What would happen to a film if you entered it, instead of “just” facing it? What if watching a film was an element of a larger process, one that challenges passive reception by inviting the audience to engage with the film’s editing as a tool that conditions one’s affect? These are the key questions underlying No Final Version, Rafal Morusiewicz's first solo exhibition in Austria, which presents a fragmented, fictionalized, immersive, and affective account of Polish communist film history. The exhibition’s works sample and remix footage from several films made in the 1950s-1980s, ones that were originally recognized as politically problematic and frequently banned from circulation. For Morusiewicz, born in 1979 in a small town in ultra-conservative north-east part of Poland, the films of the era constituted an ambivalent yet formative growing-up experience. This exhibition will present several works by the artist, together with an accompanying publication, designed collaboratively by the artist and the curator.

image: exhibition still

OBSESSION

27 November 2021 - 8 February 2022

curated by Solveig Font & Marilyn Volkman

This exhibition emerges from the current, critical period in Cuba when artists, journalists, and intellectuals have responded to the government’s restrictions on freedom of expression with specific demands.
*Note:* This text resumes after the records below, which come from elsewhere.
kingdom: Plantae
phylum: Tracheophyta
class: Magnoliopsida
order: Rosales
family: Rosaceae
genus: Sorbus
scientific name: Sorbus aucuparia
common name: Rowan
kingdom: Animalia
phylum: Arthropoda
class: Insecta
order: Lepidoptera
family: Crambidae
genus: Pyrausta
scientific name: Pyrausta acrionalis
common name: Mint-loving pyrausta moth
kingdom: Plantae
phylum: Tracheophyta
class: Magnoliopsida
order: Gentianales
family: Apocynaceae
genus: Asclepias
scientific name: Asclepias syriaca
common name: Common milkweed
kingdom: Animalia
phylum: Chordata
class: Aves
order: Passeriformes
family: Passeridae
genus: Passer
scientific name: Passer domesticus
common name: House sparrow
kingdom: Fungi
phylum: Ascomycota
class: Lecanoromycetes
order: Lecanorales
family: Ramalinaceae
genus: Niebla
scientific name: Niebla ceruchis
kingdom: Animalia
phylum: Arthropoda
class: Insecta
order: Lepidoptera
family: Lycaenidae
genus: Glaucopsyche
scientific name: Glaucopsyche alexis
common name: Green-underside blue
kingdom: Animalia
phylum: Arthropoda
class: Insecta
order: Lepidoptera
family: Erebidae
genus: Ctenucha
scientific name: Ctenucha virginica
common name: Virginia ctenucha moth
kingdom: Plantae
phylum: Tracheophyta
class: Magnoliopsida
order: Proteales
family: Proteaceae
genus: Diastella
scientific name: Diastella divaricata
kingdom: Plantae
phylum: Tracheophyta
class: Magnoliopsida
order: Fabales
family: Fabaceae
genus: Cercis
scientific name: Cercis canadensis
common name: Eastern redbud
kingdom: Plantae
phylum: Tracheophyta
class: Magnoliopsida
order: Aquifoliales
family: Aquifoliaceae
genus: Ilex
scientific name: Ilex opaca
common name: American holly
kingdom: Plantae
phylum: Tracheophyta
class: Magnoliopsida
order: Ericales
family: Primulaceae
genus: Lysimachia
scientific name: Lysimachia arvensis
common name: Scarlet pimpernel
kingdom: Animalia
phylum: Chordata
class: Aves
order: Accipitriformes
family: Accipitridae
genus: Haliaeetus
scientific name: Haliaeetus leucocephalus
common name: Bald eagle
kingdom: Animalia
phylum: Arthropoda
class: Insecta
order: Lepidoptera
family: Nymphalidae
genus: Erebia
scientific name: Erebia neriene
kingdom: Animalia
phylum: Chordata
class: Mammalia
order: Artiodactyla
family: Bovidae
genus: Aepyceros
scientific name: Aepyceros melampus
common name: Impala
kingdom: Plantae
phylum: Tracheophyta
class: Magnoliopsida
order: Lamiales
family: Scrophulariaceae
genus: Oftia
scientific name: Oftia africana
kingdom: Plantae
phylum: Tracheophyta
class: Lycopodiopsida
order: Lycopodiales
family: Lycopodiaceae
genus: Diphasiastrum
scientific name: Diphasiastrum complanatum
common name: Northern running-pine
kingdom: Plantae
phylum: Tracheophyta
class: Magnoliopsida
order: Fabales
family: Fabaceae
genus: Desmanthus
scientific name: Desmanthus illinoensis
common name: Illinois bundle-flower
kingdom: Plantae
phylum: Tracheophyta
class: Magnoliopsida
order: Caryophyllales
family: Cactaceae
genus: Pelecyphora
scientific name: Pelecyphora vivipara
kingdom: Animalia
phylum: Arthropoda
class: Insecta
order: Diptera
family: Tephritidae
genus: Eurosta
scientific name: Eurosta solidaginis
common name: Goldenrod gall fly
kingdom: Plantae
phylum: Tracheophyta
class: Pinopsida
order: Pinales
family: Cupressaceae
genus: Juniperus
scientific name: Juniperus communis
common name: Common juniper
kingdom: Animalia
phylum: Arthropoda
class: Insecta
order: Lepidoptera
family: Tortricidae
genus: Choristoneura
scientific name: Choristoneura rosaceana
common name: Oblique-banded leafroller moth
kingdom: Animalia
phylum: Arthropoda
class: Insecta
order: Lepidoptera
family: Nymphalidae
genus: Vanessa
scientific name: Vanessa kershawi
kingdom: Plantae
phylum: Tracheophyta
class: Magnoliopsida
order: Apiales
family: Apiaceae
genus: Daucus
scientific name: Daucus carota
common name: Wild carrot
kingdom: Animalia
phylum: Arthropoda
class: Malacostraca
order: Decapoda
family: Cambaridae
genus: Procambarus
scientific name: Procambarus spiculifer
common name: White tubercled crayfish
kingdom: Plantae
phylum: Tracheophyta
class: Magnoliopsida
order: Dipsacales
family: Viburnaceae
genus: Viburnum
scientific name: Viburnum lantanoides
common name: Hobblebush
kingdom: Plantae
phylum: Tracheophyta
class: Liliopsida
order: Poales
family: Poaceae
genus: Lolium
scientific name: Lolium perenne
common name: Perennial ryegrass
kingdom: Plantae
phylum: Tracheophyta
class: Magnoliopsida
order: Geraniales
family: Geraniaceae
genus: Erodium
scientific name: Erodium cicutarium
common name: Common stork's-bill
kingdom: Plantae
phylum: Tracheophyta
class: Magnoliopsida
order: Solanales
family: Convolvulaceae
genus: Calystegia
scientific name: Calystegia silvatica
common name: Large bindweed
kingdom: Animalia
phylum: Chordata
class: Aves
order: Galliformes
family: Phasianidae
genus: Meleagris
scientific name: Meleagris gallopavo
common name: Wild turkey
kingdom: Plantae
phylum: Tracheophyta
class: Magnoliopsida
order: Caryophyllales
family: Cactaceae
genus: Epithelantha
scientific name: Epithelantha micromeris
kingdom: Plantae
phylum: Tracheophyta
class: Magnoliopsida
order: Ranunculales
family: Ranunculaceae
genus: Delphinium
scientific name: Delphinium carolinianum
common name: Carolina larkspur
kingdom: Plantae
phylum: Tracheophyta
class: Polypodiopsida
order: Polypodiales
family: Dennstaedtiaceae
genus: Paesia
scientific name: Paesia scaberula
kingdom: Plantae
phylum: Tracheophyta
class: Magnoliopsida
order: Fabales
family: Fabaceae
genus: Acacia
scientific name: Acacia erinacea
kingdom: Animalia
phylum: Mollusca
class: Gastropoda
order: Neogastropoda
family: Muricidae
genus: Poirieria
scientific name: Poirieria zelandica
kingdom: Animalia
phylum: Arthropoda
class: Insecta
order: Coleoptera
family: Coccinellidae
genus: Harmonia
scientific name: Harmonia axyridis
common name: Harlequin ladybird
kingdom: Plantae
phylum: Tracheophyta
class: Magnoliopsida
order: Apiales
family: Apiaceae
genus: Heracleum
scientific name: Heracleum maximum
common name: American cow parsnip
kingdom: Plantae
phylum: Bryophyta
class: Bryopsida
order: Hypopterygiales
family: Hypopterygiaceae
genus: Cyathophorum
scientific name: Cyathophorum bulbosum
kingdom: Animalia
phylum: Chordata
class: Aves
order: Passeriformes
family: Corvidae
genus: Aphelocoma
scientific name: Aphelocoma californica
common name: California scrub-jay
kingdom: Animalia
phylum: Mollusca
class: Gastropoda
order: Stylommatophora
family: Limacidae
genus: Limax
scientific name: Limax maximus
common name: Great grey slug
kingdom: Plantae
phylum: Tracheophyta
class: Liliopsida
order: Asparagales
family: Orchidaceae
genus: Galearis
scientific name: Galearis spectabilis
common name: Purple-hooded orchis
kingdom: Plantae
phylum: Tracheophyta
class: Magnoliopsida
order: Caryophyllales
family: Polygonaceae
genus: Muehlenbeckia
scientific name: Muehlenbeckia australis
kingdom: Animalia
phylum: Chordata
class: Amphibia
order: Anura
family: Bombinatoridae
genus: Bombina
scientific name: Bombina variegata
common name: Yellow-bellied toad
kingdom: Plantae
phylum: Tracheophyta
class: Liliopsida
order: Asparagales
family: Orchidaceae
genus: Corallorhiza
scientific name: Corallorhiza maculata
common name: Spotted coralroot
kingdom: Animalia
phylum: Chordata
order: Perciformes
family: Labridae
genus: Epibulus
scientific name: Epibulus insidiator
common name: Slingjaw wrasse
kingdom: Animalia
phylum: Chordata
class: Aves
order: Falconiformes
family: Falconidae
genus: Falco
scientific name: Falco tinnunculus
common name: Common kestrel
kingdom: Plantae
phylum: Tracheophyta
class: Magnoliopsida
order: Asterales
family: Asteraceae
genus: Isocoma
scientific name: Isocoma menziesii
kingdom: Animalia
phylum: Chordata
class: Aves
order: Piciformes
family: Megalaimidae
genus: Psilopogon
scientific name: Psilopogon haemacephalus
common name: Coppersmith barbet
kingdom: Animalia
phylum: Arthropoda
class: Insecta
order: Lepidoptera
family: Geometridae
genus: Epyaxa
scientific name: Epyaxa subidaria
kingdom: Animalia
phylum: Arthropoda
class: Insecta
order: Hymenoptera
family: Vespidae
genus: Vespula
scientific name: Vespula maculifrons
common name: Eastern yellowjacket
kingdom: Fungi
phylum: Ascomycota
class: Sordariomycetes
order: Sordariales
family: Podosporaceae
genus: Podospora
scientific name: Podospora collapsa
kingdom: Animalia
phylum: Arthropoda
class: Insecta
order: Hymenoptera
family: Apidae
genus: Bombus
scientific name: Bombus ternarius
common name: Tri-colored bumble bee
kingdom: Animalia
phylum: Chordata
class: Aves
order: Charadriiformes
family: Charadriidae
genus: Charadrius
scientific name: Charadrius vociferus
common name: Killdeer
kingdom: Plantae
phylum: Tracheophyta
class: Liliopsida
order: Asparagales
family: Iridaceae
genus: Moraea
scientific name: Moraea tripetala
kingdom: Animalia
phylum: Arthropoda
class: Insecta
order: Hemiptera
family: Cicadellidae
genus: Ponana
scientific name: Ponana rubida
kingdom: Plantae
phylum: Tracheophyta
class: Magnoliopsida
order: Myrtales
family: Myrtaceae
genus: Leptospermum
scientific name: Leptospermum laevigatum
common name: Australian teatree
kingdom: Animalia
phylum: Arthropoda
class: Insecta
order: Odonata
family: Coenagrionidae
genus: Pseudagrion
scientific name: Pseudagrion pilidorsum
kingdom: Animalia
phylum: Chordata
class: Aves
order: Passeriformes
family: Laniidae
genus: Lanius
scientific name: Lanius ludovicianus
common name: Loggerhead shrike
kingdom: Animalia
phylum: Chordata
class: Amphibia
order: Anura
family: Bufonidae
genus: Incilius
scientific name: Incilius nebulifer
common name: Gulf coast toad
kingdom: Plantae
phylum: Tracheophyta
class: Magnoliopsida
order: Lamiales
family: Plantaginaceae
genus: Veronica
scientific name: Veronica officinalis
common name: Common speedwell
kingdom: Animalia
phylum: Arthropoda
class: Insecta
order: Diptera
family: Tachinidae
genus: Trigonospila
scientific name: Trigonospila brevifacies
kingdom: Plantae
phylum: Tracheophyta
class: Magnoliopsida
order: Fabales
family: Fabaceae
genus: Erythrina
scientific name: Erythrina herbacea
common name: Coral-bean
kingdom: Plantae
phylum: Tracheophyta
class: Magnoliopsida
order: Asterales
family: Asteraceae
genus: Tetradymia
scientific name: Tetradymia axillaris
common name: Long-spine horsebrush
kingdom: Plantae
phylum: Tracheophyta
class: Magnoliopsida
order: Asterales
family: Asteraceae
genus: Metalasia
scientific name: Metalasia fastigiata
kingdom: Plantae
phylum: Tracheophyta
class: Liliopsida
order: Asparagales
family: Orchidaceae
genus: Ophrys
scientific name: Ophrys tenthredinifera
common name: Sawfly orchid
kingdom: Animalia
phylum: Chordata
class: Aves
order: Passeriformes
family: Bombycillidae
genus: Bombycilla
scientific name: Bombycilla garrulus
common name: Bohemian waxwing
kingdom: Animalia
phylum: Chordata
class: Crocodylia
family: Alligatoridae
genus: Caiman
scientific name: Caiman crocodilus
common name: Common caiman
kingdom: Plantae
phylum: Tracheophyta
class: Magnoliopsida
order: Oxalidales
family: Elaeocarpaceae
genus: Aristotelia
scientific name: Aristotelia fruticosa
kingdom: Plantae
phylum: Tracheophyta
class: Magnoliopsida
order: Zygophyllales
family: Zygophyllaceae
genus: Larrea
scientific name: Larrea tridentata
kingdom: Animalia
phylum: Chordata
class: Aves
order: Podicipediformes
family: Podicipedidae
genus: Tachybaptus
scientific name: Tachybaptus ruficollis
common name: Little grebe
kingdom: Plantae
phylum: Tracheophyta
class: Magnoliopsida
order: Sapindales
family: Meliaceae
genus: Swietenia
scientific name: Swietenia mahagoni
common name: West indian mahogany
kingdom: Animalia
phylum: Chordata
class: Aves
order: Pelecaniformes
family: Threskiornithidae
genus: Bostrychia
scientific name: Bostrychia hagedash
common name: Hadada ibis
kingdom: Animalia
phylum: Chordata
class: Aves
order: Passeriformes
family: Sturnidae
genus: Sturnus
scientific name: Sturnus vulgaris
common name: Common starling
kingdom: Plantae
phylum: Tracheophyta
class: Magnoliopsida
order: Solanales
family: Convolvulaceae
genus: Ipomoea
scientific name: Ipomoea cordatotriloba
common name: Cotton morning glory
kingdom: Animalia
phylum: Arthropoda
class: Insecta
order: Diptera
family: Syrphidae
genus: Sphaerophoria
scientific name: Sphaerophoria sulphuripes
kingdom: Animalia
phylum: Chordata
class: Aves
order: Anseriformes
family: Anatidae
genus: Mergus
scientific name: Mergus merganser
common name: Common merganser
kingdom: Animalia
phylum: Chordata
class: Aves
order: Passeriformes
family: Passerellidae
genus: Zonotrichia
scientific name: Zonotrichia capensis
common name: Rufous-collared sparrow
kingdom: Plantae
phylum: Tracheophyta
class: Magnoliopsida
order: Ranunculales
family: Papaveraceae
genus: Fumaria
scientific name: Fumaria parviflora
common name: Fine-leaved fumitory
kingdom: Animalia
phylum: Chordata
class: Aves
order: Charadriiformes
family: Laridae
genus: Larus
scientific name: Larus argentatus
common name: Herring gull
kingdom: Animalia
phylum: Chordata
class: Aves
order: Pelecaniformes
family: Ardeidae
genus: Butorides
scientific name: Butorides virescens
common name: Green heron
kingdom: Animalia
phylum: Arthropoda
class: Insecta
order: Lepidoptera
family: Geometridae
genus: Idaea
For those artists directly involved in the protest movement, the effect on life over the past year might be encapsulated in one word: obsession.

Mujercitos • Luis Manuel Otero Alcántara • Lester Álvarez Meno • Katherine Bisquet • Jenny Brito • Raychel Carrión • Julio Llópiz Casal • Benjamin del Castillo • Adrian Curbelo • Italo Exposito • Kiko Faxas • Celia González • Hamlet Lavastida • Camila Lobón • Nelson Jalil Sardiñas

image: Lester Álvarez Meno

BROKEN ON A WHEEL

9 April - 20 May 2022

solo exhibition by Dan Paz

Broken On A Wheel traces the history and economies of punishment through objects, gestures, and image-making to think through our proximity to the prison industrial complex as an ongoing militarized project. Using soap, food trays, and the mugshot, the project engages in a material inquiry between shared municipal spaces that are the closest to, and take from, the body in order to ask: Does one ever recover from incarceration?  What is the history of institutionalized violence?